Here we have good AUC value which signifies that the model can be used.
#AUC ROC curve
from sklearn.metrics import roc_auc_score
from sklearn.metrics import roc_curve
# roc curve for logistic regression model with optimal threshold
from numpy import sqrt
from numpy import argmax
logit_roc_auc = roc_auc_score(y_tt, lr.predict_proba(X_tt)[:,1])
fpr, tpr, thresholds = roc_curve(y_tt, lr.predict_proba(X_tt)[:,1])
# calculate the g-mean for each threshold
gmeans = sqrt(tpr * (1-fpr))
# locate the index of the largest g-mean
ix = argmax(gmeans)
print('Best Threshold=%f, G-Mean=%.3f' % (thresholds[ix], gmeans[ix]))
plt.figure()
plt.plot(fpr, tpr, label='Logistic Regression (area = %0.2f)' % logit_roc_auc)
plt.plot([0, 1], [0, 1],'r--',label='No Skill')
plt.scatter(fpr[ix], tpr[ix], marker='o', color='black', label='Best')
plt.xlim([0.0, 1.0])
plt.ylim([0.0, 1.05])
plt.xlabel('False Positive Rate')
plt.ylabel('True Positive Rate')
plt.title('Receiver operating characteristic')
plt.legend(loc="lower right")
plt.savefig('Log_ROC')
plt.show()
Best Threshold=0.536350, G-Mean=0.899
Since the Threshold value of 0.53 has been observed, it mean while classification, we should use 0.53 as threshold. If the probability of particular customer is above 0.53 then only we can say that he belongs to class 1 or he will avail for loan else assign him the class 0 mean he won't avail for loan.
• Write your conclusion on the results.
• Detailed suggestions or improvements or on quality, quantity, variety, velocity, veracity etc. on the data points collected by the Bank to perform a better data analysis in future.
The models which we have built are logistic regression and naive bayes, here logistic regression is best suited for the classification since it is having better accuracy and recall score.
As it is observed in confusion matrix, Type 1 and Type 2 errors are less in logistic regression and hence this model may provide better result which used in production.
The model has correctly predicted True positive and true negative and comparison of number proves that model can be used.
If the probability of particular customer is above 0.53 then only we can say that he belongs to class 1 or he will avail for loan else assign him the class 0 mean he won't avail for loan.

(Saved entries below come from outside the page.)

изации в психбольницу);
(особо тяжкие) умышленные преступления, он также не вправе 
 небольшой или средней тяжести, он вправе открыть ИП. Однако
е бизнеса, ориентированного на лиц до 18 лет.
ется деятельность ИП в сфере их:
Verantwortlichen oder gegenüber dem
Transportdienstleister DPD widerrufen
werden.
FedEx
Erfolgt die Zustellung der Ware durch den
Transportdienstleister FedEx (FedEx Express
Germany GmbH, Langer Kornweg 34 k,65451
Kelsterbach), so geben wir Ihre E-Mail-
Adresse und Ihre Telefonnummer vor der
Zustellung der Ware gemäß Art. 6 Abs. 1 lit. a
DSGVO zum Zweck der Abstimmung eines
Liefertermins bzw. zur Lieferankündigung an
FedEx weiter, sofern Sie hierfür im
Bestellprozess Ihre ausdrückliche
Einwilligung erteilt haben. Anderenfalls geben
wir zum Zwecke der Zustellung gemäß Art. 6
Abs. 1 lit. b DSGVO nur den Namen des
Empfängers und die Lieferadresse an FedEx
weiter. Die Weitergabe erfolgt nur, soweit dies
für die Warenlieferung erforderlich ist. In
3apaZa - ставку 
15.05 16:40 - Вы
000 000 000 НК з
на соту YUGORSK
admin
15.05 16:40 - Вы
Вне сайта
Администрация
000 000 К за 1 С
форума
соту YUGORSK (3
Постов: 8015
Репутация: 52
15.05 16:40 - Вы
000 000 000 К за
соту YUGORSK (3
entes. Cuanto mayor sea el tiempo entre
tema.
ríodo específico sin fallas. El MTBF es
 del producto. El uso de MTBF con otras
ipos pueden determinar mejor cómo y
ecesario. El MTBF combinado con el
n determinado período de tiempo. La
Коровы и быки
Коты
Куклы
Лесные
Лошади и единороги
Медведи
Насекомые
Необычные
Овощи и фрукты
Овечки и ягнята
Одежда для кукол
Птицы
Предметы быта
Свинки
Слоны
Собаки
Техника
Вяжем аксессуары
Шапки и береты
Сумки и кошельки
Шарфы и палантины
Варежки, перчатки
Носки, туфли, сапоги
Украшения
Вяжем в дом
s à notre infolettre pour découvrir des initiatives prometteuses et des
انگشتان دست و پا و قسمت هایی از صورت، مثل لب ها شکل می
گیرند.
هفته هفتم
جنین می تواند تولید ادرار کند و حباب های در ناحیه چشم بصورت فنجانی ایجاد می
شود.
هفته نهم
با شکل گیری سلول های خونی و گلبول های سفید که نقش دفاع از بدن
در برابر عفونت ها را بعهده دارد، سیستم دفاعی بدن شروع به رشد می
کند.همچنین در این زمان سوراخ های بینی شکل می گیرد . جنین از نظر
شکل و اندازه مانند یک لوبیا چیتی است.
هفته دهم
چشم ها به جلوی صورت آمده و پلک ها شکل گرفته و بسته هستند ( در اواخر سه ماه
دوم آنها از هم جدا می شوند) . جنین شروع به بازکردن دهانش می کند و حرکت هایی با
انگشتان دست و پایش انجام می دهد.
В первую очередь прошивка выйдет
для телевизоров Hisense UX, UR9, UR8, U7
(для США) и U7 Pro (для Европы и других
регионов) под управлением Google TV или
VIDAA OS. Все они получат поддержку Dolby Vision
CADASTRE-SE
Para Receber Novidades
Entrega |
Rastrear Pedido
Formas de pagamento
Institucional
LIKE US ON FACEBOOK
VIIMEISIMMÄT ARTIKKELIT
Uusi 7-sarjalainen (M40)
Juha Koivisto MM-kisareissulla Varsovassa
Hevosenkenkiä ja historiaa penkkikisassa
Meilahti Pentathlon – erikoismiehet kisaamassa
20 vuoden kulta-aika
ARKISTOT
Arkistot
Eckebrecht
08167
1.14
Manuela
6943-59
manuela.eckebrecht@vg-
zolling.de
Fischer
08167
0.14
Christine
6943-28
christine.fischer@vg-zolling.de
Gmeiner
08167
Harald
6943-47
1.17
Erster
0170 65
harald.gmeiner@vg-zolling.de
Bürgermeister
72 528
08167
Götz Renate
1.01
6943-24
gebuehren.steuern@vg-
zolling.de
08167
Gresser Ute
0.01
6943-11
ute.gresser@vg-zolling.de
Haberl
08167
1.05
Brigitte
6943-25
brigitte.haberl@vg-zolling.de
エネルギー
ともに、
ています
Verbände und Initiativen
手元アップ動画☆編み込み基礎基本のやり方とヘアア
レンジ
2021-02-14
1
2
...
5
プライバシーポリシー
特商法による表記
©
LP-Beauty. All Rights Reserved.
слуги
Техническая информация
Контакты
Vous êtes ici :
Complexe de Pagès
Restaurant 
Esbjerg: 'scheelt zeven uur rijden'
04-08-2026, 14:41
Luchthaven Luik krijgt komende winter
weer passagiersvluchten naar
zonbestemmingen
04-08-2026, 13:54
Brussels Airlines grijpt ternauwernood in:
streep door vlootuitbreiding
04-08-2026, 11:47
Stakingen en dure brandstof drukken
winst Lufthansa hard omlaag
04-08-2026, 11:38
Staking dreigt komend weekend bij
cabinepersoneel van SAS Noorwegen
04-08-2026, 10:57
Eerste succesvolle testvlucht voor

To make insight-driven marketing campaigns, banks must think about customised recommendation for individual needs.
This need collection of more data about customer. Customer purchase history would help us here in getting more insight.
If possible customer behavioural and psychographic data can be collected for better customer segmentation.
If allowed, customer social media data can be analysed which gives insight into customer desires.
If possible, we can getting customer salary and type of work (salaried employee, self employed) would also help.